• Work to complete
Carry on the abstracts on enzyme immobilization from the end of their last sentence.

• Excerpt provided
Nemanja Miletic

Immobilization of biocatalysts for enzymatic polymerizations: Possibilities, advantages, applications

Biotechnology also holds tremendous opportunities for realizing functional polymeric materials. Biocatalytic pathways to polymeric materials are an emerging research area with not only enormous scientific and technological promise, but also a tremendous impact on environmental issues. Many of the enzymatic polymerizations reported proceed in organic solvents. However, enzymes mostly show none of their profound characteristics in organic solvents and can easily denature under industrial conditions. Therefore, natural enzymes seldom have the features adequate to be used as industrial catalysts in organic synthesis. The productivity of enzymatic processes is often low due to substrate and/or product inhibition. An important route to improving enzyme performance in non-natural environments is to immobilize them. In this review we will first summarize some of the most prominent examples of enzymatic polymerizations and will subsequently review the most important immobilization routes that are used for the immobilization of biocatalysts relevant to the field of enzymatic polymerizations.

Immobilization of Candida antarctica lipase B on Polystyrene Nanoparticles.

Polystyrene (PS) nanoparticles were prepared via a nanoprecipitation process. The influence of the pH of the buffer solution used during the immobilization process on the loading of Candida antarctica lipase B (Cal-B) and on the hydrolytic activity (hydrolysis of p-nitrophenyl acetate) of the immobilized Cal-B was studied. The pH of the buffer solution has no influence on enzyme loading, while immobilized enzyme activity is very dependent on the pH of adsorption. Cal-B immobilized on PS nanoparticles in buffer solution pH 6.8 performed higher hydrolytic activity than crude enzyme powder and Novozyme 435.

Effect of Candida antarctica Lipase B Immobilization on the Porous Structure of the Carrier

A series of poly(GMA-co-EGDMA) resins with identical composition but varying particle sizes, pore radii, specific surface areas and specific volumes are studied to assess how Candida antarctica lipase B immobilization affects the porosity of the copolymer particles. Mercury porosimetry reveals a significant change in the average pore size (up to 6.1-fold), the specific surface area (up to 3.2-fold) and the specific volume (up to 2.1-fold) of the epoxy resin. A similar behaviour is observed for glutaraldehyde-modified epoxy resins. The influences of the resin porosity properties on the loading of Candida antarctica lipase B during immobilization and on the hydrolytic activity (hydrolysis of p-nitrophenyl acetate) of the immobilized lipase are studied.

(Records taken from a dataset)

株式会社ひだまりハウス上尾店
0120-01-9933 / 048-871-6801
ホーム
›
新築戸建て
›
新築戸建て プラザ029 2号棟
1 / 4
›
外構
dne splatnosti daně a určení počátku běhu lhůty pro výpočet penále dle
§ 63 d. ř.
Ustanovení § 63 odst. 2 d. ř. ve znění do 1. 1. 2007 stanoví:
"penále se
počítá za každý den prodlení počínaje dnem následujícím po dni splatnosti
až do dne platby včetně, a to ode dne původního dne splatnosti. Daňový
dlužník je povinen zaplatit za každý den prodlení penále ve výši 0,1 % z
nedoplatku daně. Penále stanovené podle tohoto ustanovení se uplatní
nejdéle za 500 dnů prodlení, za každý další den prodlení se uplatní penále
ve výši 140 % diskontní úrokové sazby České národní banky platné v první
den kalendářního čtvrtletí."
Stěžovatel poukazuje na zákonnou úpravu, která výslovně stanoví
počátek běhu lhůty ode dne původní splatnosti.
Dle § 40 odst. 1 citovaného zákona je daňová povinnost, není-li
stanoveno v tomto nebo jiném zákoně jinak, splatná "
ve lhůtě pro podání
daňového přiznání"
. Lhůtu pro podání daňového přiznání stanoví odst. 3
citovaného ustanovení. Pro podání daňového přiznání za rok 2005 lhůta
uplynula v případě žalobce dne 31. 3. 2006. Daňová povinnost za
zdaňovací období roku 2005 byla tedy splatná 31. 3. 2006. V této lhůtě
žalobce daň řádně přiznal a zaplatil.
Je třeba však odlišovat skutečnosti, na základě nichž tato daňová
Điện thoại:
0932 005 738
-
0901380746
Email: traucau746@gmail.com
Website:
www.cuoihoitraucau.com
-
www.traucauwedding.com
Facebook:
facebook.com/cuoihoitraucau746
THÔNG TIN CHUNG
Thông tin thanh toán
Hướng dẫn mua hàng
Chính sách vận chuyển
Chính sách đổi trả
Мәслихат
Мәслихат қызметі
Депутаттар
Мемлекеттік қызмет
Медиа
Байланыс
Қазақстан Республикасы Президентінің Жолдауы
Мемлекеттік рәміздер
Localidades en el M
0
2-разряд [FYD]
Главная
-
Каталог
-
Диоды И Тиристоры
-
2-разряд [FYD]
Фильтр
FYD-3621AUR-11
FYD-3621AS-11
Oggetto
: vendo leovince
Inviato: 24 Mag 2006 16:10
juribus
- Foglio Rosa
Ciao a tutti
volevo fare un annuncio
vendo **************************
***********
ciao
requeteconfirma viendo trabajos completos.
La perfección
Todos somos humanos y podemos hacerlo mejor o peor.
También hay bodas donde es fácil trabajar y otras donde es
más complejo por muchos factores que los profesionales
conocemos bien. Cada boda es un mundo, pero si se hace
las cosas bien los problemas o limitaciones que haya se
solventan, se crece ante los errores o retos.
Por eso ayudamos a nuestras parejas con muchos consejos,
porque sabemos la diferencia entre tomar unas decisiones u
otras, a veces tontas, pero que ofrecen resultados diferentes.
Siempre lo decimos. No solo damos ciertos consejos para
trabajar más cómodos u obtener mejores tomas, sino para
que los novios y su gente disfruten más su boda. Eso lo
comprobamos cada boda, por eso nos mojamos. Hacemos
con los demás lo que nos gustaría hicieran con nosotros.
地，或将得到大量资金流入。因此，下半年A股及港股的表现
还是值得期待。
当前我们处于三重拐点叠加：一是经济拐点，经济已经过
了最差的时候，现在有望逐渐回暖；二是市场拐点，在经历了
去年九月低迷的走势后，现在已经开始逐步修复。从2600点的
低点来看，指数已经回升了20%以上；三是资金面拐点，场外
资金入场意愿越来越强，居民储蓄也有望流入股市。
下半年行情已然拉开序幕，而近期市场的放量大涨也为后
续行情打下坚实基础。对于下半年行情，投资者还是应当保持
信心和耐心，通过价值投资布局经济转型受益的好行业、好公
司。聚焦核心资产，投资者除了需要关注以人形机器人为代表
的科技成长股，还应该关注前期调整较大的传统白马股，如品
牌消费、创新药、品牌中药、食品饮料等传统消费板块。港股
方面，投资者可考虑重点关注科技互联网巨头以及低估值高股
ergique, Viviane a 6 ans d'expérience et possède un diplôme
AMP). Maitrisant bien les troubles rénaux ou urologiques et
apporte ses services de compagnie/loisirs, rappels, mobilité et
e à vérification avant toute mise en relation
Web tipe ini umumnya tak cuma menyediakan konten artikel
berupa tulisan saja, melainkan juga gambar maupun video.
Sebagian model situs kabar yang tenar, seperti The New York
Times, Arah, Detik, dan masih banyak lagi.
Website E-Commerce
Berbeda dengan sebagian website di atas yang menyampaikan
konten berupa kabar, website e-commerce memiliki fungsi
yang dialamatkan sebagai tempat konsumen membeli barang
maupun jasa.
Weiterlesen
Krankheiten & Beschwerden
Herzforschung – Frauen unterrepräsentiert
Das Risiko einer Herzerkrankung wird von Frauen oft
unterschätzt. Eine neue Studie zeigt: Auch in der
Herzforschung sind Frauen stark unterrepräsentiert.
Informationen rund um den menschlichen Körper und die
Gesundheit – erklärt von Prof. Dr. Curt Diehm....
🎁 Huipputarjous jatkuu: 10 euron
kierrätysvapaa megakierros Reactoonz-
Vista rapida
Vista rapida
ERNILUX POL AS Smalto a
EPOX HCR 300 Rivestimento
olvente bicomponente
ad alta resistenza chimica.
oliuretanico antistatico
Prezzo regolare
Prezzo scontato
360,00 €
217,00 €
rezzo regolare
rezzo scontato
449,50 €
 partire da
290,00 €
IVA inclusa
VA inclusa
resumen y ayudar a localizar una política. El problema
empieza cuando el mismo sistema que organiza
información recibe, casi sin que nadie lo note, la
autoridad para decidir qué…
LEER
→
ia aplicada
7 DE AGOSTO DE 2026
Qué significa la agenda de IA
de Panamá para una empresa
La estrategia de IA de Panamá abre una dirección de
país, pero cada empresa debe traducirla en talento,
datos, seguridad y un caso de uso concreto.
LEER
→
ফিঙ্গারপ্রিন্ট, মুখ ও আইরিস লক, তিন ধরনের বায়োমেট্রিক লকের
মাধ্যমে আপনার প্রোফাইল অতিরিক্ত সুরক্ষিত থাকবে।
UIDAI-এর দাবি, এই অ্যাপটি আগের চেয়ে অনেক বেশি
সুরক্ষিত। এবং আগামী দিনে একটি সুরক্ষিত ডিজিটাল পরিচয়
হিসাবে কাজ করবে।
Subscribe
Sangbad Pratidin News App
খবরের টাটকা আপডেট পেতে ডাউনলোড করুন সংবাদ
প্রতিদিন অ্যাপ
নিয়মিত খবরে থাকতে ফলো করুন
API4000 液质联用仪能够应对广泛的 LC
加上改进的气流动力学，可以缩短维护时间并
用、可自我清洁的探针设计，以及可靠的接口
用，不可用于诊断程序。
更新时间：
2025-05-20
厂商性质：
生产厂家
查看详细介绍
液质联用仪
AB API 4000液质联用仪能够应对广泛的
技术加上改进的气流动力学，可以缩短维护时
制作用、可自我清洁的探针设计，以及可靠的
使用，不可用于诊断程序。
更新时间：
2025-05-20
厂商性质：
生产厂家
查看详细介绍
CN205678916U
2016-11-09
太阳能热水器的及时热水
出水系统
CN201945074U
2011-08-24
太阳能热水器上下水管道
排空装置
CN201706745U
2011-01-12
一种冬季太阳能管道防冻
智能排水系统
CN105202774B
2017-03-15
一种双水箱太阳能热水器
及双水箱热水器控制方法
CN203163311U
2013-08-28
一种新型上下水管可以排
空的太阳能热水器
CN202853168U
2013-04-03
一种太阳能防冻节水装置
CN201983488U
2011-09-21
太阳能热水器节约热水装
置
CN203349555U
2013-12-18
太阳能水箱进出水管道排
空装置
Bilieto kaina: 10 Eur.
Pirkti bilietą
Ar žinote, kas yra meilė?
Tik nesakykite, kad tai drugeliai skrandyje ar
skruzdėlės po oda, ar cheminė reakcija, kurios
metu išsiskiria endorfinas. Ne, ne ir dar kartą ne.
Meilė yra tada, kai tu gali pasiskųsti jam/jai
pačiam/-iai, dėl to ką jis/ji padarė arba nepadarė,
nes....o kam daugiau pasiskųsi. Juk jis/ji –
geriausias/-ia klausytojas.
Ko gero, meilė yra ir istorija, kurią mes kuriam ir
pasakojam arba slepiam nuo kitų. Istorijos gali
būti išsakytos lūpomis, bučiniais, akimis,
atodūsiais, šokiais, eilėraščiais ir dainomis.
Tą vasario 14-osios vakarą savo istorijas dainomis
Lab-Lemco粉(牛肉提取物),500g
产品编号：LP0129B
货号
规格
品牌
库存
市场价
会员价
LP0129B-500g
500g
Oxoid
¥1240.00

• Exercise result
Formation, topography and reactivity of Candida antarctica lipase B immobilized on silicon surface

Abstract Candida antarctica lipase B (CaLB) was immobilized on silicon wafers previously modified with aminopropyltriethoxysilane (APTES) and activated with glutaraldehyde (GLA). The various steps of immobilization were characterized using transmission FTIR, AFM, contact angle measurements and XPS. Furthermore, the formation of APTES films during the initial immobilization step was additionally analyzed by ellipsometry and an ‘island’ monolayer film formation was revealed. When the concentration of APTES was increased, the amount of immobilized lipase also increased. On the other hand, while the activity of immobilized enzyme in lipase-catalyzed transesterification of 6,8-difluoro-4-methylumbelliferyl octanoate initially increased, showing the highest value when 0.00050% w/v APTES solution was used for the initial immobilization step, it subsequently decreased. Comparison of enzyme activity and surface filling results indicate that there has to be multilayer formation in the enzyme layer, as revealed by AFM images and determination of enzyme loading.